A Ask the company why the floor is squeaking and why they can't fix it.

A squeaking wooden floor is not "normal." It can be prevented and, in most cases, repaired.

If the contractor won't help you, you can try some remedies yourself.

First, realize that the squeak you hear when you walk across the floor typically is caused by loose boards. They may be moving against one another or rising up and down on the floor nails that were supposed to anchor them.

Luckily, the basement under the squeaky floor has an unfinished ceiling, so you can try some of these options:

• Observe from the basement while someone walks over the squeaky place. Drive shims -- thin wood wedges -- into the space above the joist where the squeak is coming from (but not so far that you end up raising the floor board). This should stop the up-and-down motion of the floor, eliminating the squeak.

• If that doesn't work, try using a Squeak-Ender. It's one of several devices that allow you to toenail the joist back tightly to the floor underlayment. Check for these at a building supply store or lumberyard.
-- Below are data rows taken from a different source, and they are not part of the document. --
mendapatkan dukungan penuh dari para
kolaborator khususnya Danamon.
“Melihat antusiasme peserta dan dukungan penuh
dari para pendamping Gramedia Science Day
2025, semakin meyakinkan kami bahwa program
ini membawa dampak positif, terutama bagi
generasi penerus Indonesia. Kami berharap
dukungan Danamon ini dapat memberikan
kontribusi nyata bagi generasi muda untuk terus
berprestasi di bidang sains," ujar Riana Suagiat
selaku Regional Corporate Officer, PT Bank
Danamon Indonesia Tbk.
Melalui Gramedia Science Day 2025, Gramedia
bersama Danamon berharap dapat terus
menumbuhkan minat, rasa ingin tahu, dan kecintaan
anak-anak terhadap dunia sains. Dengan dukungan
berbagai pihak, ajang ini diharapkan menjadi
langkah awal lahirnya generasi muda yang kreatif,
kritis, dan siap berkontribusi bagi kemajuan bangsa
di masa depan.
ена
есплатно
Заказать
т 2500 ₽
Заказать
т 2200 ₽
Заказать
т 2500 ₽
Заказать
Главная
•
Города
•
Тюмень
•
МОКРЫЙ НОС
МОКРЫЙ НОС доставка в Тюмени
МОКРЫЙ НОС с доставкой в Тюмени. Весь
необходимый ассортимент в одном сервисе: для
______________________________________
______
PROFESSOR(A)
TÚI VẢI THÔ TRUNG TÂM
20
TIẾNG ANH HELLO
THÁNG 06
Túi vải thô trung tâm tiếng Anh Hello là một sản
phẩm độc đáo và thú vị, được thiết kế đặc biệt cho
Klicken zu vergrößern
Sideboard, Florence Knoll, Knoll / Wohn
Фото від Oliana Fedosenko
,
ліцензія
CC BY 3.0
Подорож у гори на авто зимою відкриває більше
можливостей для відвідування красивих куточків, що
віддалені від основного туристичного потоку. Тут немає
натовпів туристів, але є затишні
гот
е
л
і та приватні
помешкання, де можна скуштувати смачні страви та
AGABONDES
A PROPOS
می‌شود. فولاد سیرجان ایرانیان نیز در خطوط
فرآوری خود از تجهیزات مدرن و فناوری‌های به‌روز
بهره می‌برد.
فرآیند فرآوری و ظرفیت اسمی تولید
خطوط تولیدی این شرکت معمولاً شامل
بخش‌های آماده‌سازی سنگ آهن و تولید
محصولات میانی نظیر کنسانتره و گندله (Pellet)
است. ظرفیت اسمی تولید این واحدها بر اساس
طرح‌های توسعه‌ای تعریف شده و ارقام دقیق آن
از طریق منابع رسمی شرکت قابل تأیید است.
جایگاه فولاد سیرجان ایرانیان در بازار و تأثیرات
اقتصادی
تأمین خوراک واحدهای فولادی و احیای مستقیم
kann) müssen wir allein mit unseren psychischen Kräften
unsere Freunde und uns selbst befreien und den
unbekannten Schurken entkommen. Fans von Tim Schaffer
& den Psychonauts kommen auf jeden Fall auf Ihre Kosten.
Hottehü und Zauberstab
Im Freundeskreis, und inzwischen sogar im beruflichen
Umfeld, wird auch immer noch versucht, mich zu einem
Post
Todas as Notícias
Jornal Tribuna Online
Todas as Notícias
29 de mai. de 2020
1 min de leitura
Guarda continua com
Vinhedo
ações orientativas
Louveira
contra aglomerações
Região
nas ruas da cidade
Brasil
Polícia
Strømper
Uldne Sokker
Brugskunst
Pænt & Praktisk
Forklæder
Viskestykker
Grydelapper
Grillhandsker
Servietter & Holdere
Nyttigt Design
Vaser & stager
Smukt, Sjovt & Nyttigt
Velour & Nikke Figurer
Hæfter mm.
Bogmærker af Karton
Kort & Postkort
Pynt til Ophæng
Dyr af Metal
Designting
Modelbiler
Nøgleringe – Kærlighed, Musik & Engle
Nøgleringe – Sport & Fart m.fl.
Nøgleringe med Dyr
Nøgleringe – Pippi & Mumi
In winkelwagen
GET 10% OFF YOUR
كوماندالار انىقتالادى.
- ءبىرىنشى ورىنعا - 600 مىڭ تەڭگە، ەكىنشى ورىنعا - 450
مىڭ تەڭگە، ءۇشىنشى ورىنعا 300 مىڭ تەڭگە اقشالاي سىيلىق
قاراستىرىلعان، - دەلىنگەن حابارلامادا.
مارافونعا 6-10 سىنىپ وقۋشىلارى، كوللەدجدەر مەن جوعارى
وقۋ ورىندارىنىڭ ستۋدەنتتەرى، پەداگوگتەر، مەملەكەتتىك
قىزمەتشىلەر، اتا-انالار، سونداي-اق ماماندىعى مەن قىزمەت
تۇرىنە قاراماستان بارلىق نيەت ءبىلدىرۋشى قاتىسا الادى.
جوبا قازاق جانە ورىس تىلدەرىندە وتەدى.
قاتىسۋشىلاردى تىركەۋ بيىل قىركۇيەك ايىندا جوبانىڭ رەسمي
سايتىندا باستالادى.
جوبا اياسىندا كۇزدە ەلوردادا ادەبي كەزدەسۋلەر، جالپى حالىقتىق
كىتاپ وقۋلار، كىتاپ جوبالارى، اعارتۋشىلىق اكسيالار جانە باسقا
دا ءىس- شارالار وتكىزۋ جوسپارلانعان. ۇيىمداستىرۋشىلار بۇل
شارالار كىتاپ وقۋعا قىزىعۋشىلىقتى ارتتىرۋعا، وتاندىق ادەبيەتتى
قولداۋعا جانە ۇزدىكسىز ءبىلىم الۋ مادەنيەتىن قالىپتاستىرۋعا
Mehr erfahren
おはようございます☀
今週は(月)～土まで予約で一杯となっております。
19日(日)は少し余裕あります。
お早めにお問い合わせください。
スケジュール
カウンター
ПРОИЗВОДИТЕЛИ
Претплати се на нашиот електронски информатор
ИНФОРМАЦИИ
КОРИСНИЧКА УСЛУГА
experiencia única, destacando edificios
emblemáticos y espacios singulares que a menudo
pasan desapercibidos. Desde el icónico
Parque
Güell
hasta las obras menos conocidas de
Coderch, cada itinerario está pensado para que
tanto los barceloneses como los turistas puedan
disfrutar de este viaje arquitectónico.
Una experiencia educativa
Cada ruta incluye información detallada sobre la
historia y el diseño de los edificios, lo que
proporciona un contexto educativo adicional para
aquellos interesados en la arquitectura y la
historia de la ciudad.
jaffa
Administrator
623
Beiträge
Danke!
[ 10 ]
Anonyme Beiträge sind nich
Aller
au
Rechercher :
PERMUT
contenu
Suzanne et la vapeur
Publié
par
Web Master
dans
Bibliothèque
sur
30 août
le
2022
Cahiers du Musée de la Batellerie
• You also may be able to apply a thin stream of adhesive between the joist top and floorboard, if you can pry them apart slightly.

One more involved possibility is that your home's builder nailed the interior walls to the roof trusses. When the truss member moves, it pulls the walls away from the floor. If this is the case, when you walk across the floor, it would flex and the joists would bounce. The nails that hold the bottom of the wall assembly to the floor move up and down in the wood, causing the squeaks.

If you prefer, look for a flooring contactor or handyman who can do this kind of work. Do the usual diligence in hiring a contractor (checking with references, the Better Business Bureau, etc.).

It's not a bad idea, either, to observe as the work is being done.